Set a password in four steps

  1. Sign in and upload your .html file. The file uploads straight to secure storage; it is never executed on the scrolly.net app.
  2. Create a link for the document and choose the Password access mode.
  3. Type the password recipients will need. scrolly.net stores only a salted hash of it, never the password itself, so even we cannot read it back.
  4. Copy the short link and share it. Send the password through a separate channel (a chat message or a call), not in the same email as the link.

When someone opens the link they are prompted for the password. The check happens at the edge before any of the document is served, so a wrong password never loads a single byte of your file.

Change the password or revoke access

  • Rotate the password: edit the link and set a new one. The old password stops working immediately.
  • Add an expiry date so the link stops opening on its own after a deadline.
  • Revoke the link with one toggle. Further opens are blocked instantly, even for people who already had the password.
  • Create a separate link per recipient when you want to revoke one person without affecting the rest.

When a password is not enough

A password is shared, so anyone who has it can pass it on. For documents where you need to know exactly who is on the other side, use an email gate (the viewer verifies their email before opening) or an allowlist (only the specific email addresses you list can open it). Both record the verified viewer alongside the engagement analytics, so you see real names, not just a view count.

Protect a document free

FAQ

Frequently asked questions

Does the password get stored anywhere I should worry about?
Only a salted, one-way hash of the password is stored, never the password itself. scrolly.net cannot show you the original password, and a leak of the stored value cannot be reversed into it.
Can I password-protect a file without editing it?
Yes.
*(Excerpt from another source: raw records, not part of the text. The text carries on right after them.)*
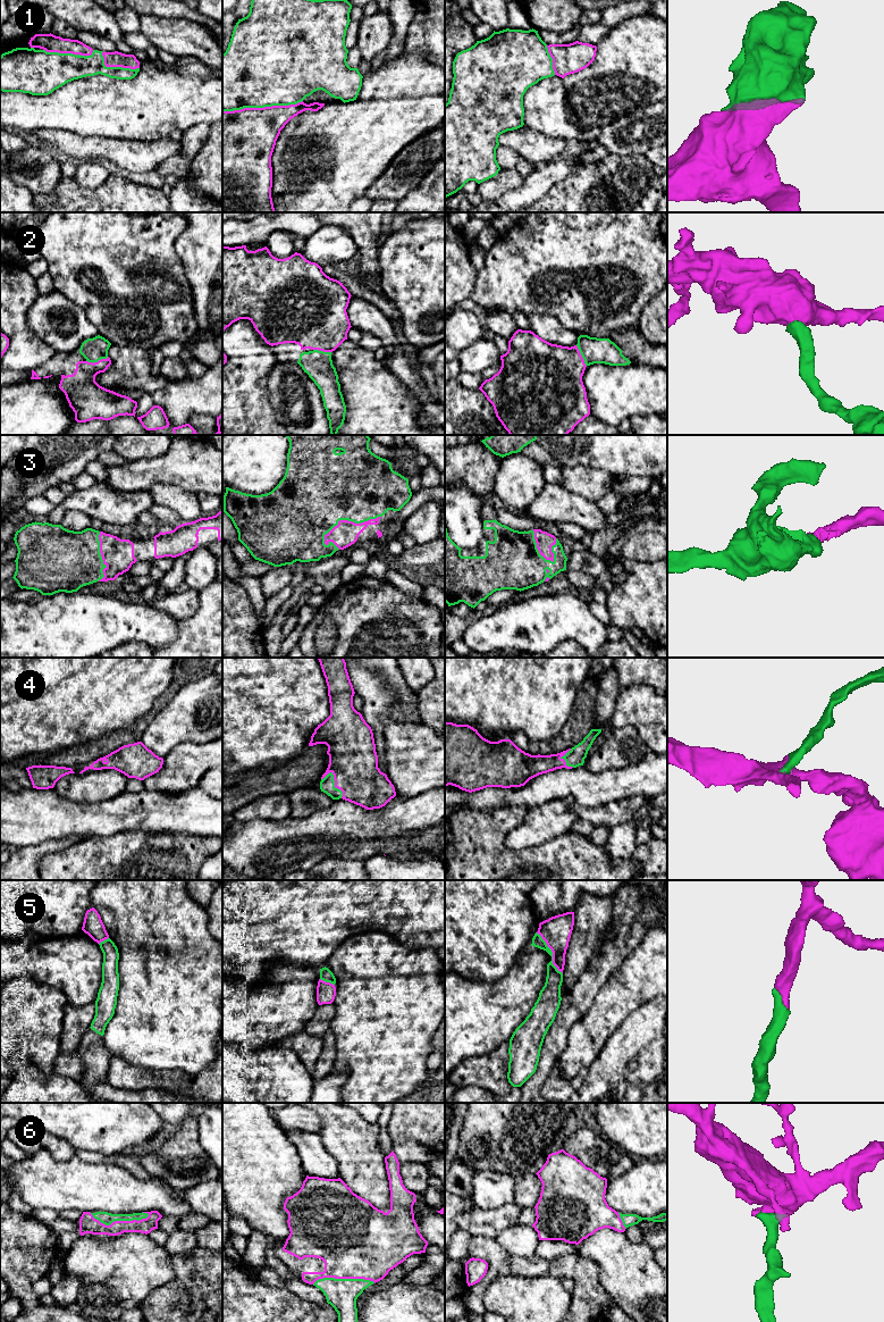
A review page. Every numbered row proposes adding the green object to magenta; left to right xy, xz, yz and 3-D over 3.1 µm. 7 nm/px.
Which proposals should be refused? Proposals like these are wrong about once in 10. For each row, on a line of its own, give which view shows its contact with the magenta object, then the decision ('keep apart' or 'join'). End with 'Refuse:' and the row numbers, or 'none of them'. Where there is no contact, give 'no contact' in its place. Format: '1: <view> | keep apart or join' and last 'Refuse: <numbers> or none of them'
1: xz | join
2: xy | join
3: xz | join
4: xz | join
5: yz | join
6: xy | join
Refuse: none of them

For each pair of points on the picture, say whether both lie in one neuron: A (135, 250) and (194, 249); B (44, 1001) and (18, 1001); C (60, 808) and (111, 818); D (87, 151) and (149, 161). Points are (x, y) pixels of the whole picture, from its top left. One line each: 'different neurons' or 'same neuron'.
A: different neurons
B: same neuron
C: same neuron
D: same neuron

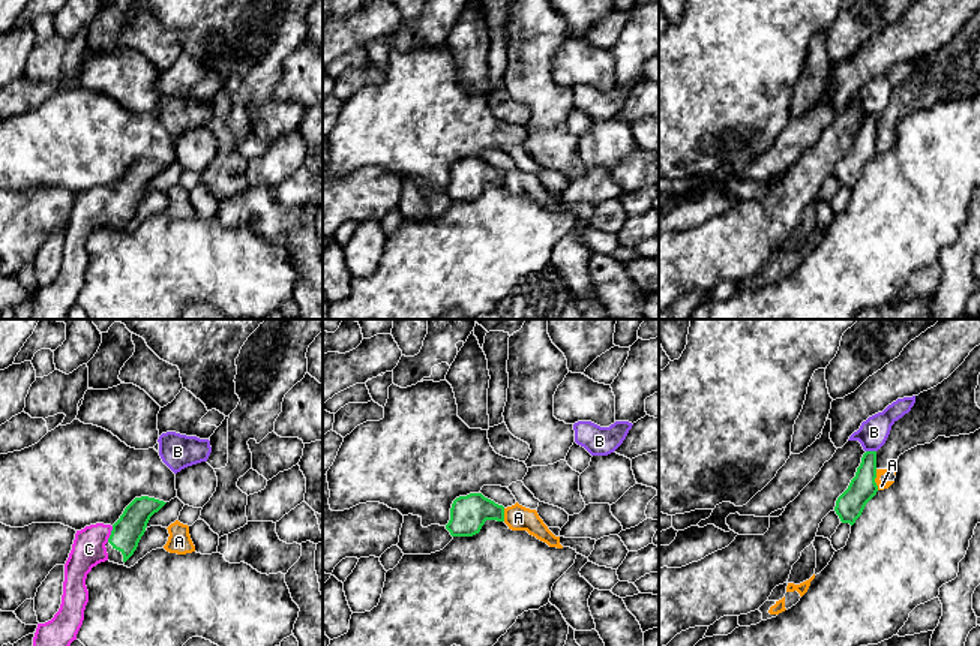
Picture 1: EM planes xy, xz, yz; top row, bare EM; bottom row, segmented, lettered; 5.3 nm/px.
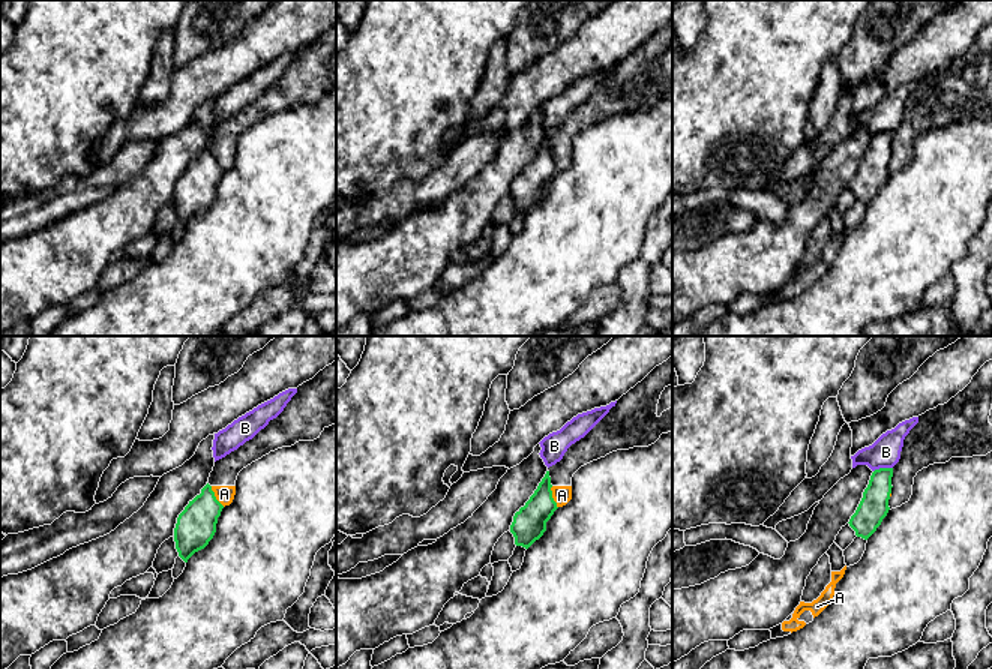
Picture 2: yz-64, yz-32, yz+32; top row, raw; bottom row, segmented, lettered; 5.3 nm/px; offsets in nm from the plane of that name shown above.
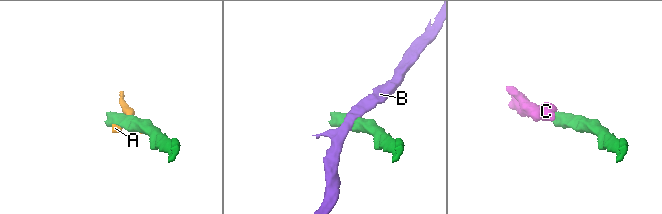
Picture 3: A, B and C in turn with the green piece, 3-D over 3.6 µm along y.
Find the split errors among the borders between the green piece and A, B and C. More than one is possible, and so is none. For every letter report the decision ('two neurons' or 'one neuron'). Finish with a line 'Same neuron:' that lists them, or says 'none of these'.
A: two neurons
B: two neurons
C: one neuron
Same neuron: C

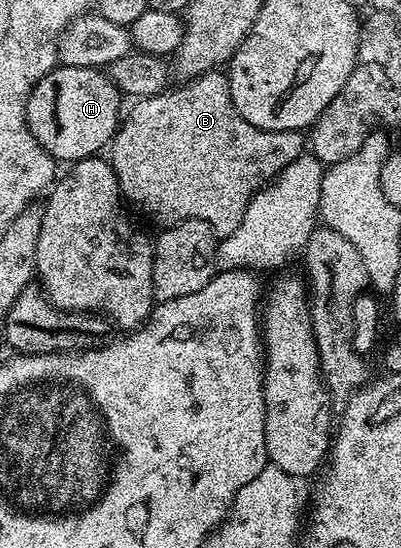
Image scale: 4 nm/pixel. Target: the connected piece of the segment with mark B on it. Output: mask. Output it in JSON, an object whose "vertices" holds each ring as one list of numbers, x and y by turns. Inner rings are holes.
{"vertices":[[214,70,211,72,205,72,202,76,198,76,196,78,190,79,188,82,182,83,185,84,182,88,174,87,172,90,166,90,161,92,157,96,152,96,151,98,143,98,142,100,136,101,132,106,133,109,128,109,127,115,122,119,116,134,114,134,111,141,111,153,113,152,113,156,111,155,111,163,113,165,113,169,115,170,115,174,117,175,117,181,119,182,119,186,121,187,121,195,124,197,126,201,130,205,133,204,137,208,142,208,143,211,146,212,147,215,150,216,151,219,154,220,155,223,161,224,157,226,168,226,170,224,178,224,179,222,183,222,184,220,205,220,210,224,213,228,213,233,216,234,217,237,222,238,224,236,229,236,235,233,235,230,238,229,239,224,243,221,244,211,247,210,248,204,251,202,252,198,261,188,264,188,265,185,272,183,273,180,277,179,277,176,280,172,288,166,289,163,295,162,297,158,306,151,307,146,305,146,304,135,301,132,276,132,275,130,259,130,259,126,251,126,251,122,247,122,247,118,243,118,238,114,235,110,235,106,231,102,231,86,229,85,228,75,224,71]]}

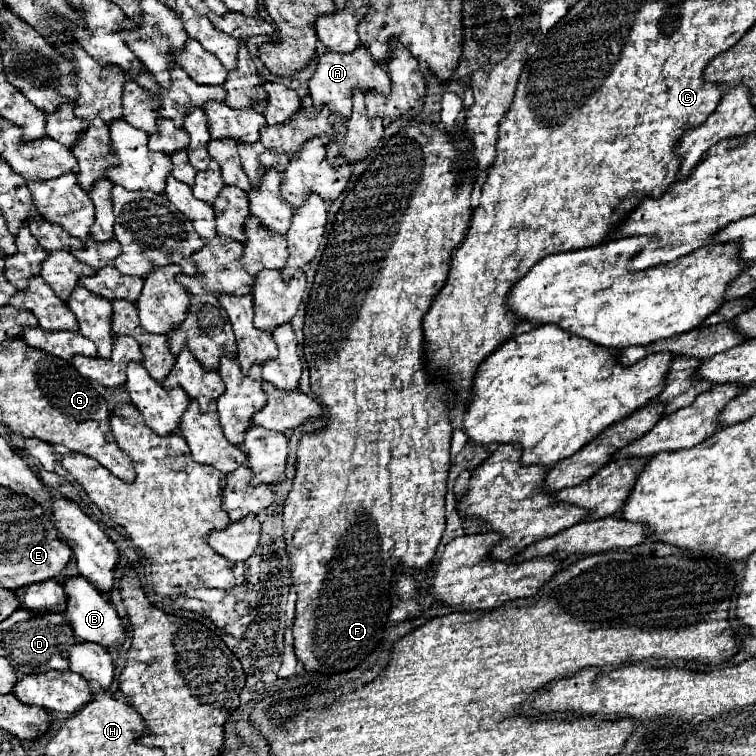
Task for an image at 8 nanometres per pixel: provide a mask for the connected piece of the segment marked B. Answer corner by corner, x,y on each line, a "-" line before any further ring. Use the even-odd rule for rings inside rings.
78,575
78,577
68,577
62,583
62,589
66,593
64,617
70,621
70,627
74,629
78,639
94,641
104,647
120,645
124,641
124,627
122,627
122,621
120,621
116,609
110,605
108,599
104,599
104,595
92,583
88,583
82,575

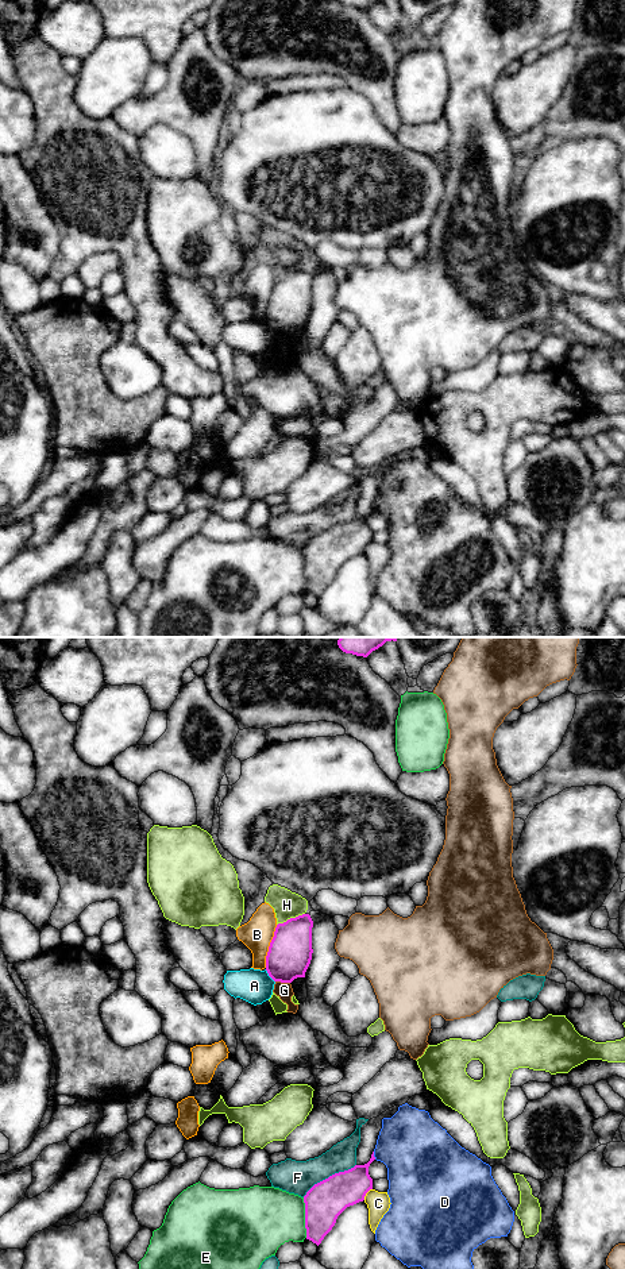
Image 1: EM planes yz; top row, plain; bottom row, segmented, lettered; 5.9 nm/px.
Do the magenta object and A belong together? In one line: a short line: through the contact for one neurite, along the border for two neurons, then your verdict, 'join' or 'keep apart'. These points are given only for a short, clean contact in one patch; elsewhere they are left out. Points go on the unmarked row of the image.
yz (265, 321), (274, 334) | keep apart

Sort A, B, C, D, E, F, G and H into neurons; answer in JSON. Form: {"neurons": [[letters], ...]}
{"neurons": [["A"], ["B"], ["C"], ["D"], ["E"], ["F"], ["G"], ["H"]]}

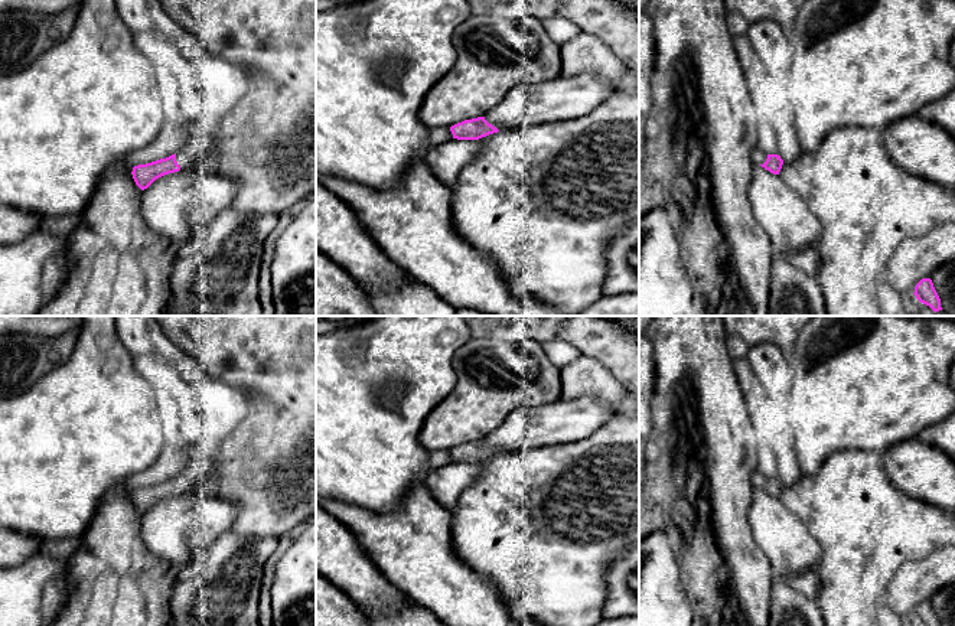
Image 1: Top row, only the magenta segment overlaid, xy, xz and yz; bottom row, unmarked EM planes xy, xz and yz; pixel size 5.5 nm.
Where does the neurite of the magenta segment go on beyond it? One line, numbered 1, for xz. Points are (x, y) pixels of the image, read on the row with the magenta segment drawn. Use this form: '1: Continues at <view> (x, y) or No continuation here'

The password is a setting on the share link, not part of the file. You upload your HTML once and add, change, or remove the password on the link at any time without touching the document.
What happens when someone enters the wrong password?
They see a prompt to try again, and the document is not served. The password is checked at the edge before any bytes of your file are sent, so a failed attempt never loads the content.
Is a password the most secure option?
A password keeps casual access out, but anyone who has it can share it. For documents where you need to know exactly who opened them, use the email-gate or allowlist access mode instead, which verify each viewer.